I have questions about laser beam width. Beam divergence aside, does a laser beam has constant beam width? Are there any (micro)fluctuations in the width? Furthermore, is there a distribution for photon number in terms of beam width? I mean something like dividing the beam for N segments, and what is the probability of finding n photons in the first, second, etc segments. Plus, if I think that photons are constantly bouncing left and right, up and down in the beam due to scattering, am I thinking wrong? I'm new to this topic, I'm not even sure my questions make sense, so any help or source would be greatly appreciated.
1 Answer
If we use the generalization of a standard Gaussian beam as a quantum field, then you would expect a measurement to find a photon at a space-time point to be proportional to the square probability amplitude. That is, measurements will be noisy when you do them away from the beam core since you get few photons, but averaged together you get a probability density that looks just like a normal illustration of a classical beam.
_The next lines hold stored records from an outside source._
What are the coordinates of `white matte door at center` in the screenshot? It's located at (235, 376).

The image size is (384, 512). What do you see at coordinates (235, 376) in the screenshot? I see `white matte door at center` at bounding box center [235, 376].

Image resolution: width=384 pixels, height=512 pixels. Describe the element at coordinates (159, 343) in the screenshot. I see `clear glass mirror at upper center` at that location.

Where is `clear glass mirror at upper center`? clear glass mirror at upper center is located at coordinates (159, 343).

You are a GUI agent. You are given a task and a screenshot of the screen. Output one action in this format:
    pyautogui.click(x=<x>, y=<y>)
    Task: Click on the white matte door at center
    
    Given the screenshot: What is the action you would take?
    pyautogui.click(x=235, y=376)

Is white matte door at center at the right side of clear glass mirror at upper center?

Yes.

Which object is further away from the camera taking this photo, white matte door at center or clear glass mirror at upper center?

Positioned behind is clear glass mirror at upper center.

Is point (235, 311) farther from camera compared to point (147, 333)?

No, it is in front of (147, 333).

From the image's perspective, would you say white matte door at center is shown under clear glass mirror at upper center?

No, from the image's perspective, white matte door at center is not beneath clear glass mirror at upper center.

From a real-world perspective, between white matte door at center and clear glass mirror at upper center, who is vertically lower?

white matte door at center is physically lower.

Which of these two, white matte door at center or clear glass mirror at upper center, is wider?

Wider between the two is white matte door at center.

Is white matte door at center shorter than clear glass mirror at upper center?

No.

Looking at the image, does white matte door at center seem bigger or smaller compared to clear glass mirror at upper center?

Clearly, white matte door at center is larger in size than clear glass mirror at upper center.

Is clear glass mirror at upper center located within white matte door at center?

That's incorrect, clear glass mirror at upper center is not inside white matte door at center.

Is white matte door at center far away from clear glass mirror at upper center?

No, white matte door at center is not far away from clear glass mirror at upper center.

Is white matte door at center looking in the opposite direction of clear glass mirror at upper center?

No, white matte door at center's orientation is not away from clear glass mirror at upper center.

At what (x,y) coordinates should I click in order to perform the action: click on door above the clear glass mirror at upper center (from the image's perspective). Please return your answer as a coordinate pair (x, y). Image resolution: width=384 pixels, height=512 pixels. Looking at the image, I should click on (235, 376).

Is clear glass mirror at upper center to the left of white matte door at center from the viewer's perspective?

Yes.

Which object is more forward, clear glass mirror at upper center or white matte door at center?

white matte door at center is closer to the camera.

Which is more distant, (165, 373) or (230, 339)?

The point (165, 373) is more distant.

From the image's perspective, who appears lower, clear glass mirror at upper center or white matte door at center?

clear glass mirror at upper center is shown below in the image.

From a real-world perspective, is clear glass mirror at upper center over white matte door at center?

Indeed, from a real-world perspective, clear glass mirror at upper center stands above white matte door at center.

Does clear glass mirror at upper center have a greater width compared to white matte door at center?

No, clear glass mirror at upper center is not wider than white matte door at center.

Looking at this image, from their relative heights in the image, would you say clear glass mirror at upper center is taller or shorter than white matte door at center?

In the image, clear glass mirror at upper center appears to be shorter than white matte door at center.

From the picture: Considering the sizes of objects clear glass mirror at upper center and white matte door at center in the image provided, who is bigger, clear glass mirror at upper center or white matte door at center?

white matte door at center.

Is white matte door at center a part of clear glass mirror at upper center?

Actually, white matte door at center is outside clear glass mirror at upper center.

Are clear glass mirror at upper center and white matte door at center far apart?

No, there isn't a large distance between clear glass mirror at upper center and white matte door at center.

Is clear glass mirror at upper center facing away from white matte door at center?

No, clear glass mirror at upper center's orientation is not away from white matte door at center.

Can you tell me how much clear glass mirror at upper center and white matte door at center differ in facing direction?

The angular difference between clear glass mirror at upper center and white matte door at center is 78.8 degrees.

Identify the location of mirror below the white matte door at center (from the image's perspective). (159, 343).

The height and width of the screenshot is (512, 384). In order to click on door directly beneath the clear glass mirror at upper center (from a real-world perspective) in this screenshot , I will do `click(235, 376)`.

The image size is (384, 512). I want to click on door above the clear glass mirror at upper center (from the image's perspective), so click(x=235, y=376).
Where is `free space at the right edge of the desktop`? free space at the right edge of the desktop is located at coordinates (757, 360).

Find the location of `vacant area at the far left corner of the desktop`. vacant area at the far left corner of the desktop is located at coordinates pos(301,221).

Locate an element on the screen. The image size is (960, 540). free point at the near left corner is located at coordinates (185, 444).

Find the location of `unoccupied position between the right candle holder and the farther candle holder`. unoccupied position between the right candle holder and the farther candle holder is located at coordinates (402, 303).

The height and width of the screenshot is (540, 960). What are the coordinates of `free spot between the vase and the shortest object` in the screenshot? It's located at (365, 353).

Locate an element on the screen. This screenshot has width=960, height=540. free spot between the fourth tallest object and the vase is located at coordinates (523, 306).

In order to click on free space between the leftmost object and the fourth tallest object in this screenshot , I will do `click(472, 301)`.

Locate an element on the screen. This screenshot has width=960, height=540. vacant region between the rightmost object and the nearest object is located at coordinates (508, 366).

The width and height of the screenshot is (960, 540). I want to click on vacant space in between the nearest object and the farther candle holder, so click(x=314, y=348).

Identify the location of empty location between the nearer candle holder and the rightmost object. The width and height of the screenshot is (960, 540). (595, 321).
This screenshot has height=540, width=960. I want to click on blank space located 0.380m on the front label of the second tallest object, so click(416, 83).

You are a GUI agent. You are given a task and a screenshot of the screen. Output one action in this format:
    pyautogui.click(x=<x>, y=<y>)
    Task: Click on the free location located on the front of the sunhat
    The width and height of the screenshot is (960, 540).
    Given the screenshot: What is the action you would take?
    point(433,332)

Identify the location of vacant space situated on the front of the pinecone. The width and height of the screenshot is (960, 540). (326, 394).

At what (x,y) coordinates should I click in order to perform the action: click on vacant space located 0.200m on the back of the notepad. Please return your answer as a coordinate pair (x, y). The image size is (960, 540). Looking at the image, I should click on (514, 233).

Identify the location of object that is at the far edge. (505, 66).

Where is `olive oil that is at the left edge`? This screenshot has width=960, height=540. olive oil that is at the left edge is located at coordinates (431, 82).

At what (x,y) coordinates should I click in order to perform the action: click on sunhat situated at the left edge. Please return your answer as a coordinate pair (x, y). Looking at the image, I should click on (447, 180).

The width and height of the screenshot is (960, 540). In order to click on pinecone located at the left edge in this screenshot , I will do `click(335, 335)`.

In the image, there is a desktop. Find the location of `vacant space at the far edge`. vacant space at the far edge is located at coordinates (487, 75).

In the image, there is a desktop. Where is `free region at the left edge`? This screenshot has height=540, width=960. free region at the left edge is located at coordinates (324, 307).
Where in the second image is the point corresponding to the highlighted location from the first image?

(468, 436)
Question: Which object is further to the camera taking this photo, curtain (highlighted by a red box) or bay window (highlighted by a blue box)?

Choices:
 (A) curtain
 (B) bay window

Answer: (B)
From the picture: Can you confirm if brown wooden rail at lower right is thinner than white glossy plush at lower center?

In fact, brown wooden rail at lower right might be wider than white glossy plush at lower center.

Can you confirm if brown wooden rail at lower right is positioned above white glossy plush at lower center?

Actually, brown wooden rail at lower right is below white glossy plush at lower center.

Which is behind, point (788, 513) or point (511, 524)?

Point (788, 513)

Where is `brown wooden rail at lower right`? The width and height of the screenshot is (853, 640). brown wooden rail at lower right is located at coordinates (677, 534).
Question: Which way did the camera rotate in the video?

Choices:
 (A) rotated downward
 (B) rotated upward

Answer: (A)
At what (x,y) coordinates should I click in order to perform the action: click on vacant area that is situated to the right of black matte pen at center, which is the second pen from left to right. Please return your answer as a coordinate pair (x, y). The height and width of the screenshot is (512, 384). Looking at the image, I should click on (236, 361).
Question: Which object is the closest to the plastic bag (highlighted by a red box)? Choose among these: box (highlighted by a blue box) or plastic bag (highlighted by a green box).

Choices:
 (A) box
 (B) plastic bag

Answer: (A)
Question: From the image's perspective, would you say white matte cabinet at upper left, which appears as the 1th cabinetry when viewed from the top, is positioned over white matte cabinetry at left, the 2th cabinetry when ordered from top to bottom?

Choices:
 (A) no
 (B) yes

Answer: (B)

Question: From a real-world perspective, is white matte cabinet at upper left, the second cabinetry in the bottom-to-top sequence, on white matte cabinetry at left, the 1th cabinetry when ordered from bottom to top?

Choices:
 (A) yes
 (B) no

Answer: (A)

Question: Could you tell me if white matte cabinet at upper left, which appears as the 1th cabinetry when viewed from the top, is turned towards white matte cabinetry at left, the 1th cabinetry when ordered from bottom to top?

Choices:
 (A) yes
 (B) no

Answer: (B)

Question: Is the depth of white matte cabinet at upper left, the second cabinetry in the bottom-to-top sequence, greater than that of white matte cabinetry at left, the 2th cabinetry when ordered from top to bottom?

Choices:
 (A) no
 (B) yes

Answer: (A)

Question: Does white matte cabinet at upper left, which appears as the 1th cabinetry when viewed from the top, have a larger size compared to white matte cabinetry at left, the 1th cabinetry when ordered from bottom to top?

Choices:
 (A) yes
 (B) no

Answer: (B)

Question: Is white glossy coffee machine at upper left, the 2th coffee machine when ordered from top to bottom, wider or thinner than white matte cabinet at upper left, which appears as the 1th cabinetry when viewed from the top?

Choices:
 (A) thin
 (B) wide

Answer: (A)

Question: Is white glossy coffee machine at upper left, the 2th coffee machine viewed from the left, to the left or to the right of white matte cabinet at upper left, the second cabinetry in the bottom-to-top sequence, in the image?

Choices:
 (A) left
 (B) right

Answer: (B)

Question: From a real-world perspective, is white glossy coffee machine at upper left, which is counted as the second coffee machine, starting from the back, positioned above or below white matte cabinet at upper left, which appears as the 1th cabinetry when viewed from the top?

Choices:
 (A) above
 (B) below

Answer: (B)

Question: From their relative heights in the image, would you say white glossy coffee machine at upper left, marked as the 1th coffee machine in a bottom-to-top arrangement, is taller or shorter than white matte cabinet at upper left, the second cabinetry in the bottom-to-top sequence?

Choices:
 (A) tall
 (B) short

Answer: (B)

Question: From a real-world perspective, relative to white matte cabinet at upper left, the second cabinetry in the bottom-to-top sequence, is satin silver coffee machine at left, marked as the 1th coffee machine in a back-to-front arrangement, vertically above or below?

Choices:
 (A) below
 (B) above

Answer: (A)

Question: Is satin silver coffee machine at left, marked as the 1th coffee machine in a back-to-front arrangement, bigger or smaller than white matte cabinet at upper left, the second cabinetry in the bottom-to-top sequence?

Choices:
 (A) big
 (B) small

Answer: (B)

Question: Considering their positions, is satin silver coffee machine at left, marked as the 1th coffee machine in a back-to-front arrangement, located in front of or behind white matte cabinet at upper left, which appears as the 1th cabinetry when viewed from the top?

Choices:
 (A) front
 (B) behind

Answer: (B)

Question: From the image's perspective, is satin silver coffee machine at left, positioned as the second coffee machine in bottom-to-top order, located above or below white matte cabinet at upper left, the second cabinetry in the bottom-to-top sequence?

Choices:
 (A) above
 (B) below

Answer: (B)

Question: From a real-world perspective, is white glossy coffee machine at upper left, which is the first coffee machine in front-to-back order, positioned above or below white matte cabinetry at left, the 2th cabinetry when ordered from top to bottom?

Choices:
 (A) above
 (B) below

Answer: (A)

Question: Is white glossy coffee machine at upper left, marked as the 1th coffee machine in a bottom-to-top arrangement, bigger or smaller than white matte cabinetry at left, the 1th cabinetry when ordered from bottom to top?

If you measure different segments of the beam you will get Poisson-distributed numbers of photons, but since the photon rate is huge this will average together into pretty tightly a peaked normal distribution. There could be uncertainty about phase and even mode of the beam making a mixture that blurs things a bit.
Does this mean photons bounce back and forth? Not really. I think the best way of thinking about it is that your measurement queries the wavefunction "is there a photon here?" and it responds by giving you one or not (and changing itself). The photons are not in any well-defined place in this case.